▶ _YOUR ASSIGNMENT_: What lines of the data below hold "each"? Show them.

▶ _RECORDS SUPPLIED_:

------------

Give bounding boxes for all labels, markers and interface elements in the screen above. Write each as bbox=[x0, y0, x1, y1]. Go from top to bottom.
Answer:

------------

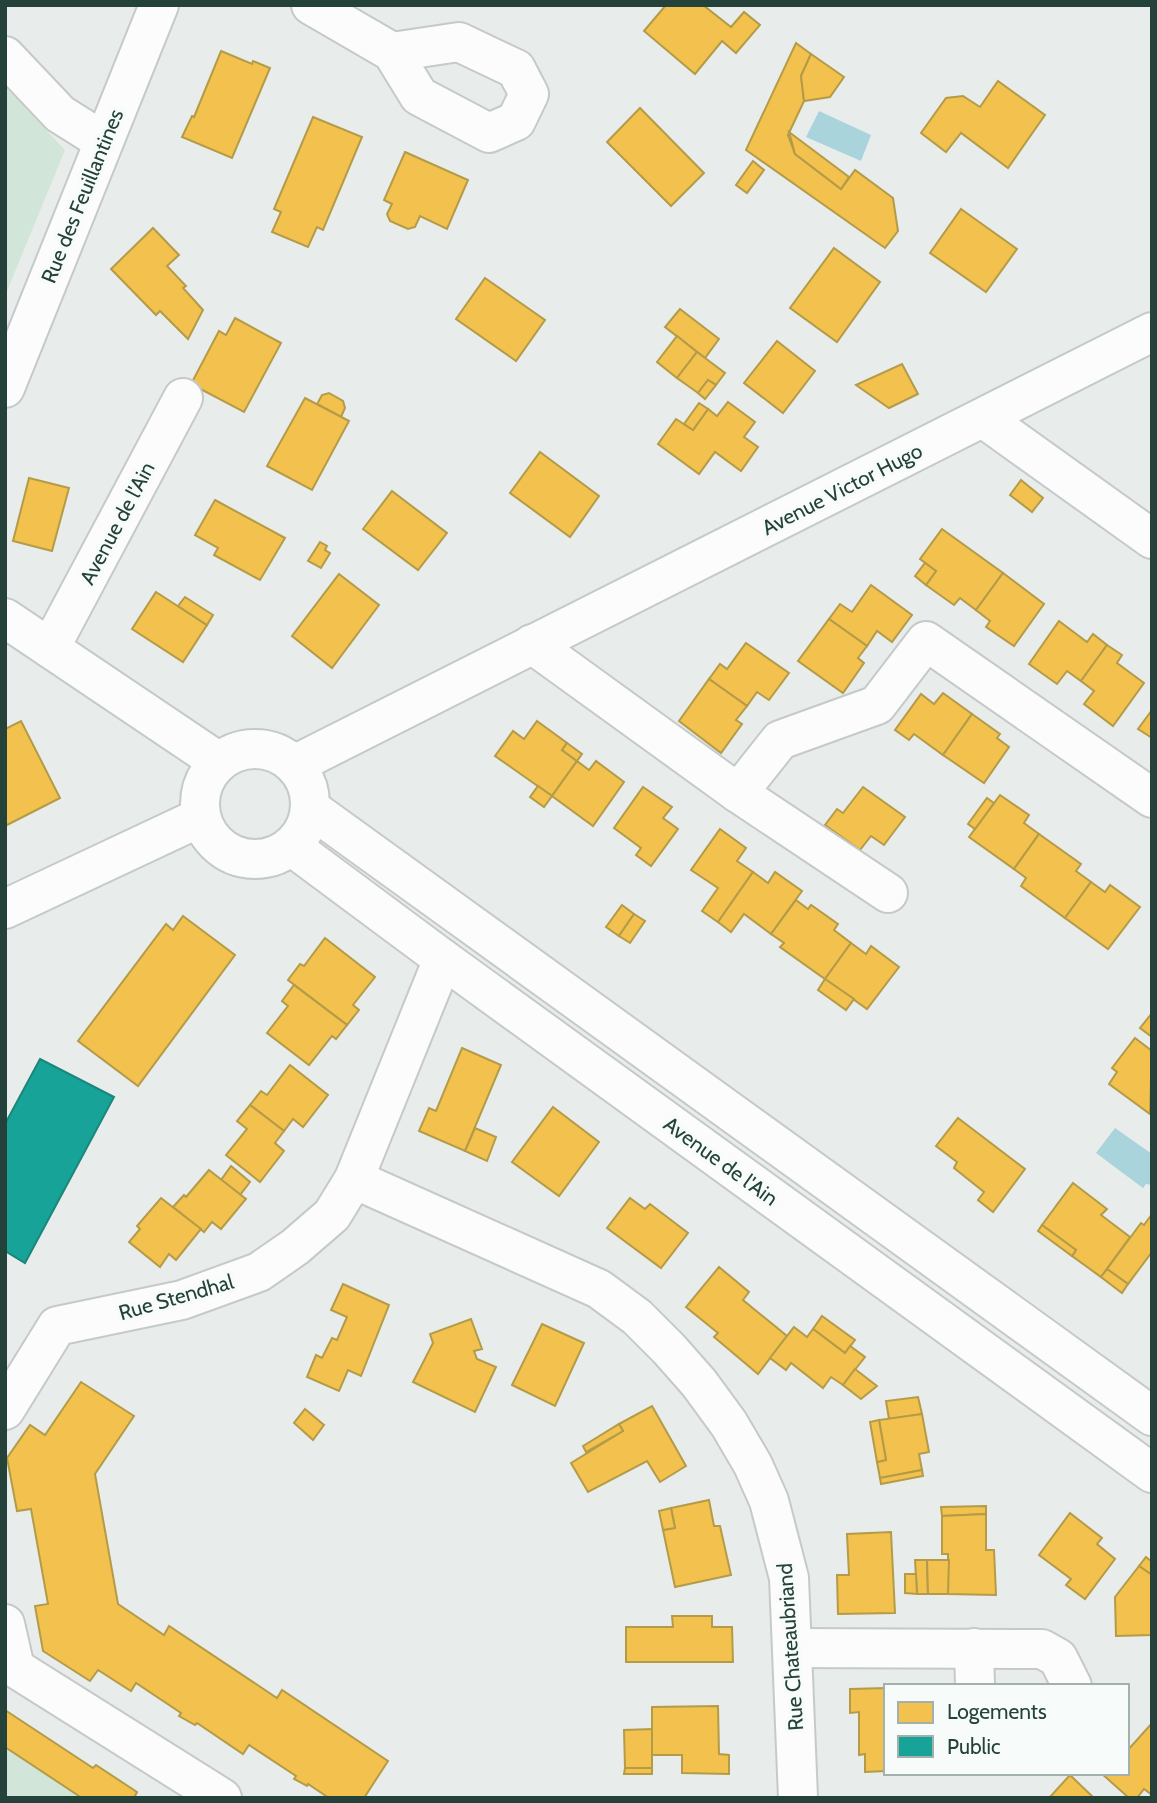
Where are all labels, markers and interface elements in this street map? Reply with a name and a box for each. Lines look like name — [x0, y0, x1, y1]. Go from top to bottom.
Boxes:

------------

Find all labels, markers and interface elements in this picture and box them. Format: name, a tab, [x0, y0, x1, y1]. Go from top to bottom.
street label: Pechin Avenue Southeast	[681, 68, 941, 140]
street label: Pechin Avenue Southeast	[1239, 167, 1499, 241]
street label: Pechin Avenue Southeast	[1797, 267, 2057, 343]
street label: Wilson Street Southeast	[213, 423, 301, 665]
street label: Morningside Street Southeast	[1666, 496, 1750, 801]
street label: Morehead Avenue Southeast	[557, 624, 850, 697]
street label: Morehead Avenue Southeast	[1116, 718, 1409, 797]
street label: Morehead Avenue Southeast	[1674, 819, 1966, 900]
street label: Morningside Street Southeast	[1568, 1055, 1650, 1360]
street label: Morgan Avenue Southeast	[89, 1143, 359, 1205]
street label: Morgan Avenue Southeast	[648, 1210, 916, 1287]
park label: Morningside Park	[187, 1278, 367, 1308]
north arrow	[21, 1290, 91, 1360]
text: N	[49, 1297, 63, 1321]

------------

▶ _TASK OUTPUT_:
Give bounding boxes for all labels, markers and interface elements in the screen above. Write each as bbox=[x0, y0, x1, y1]. Go from top to bottom.
Where are all labels, markers and interface elements in this street map? Reply with a name and a box for each. Lines look like name — [x0, y0, x1, y1]. Go from top to bottom.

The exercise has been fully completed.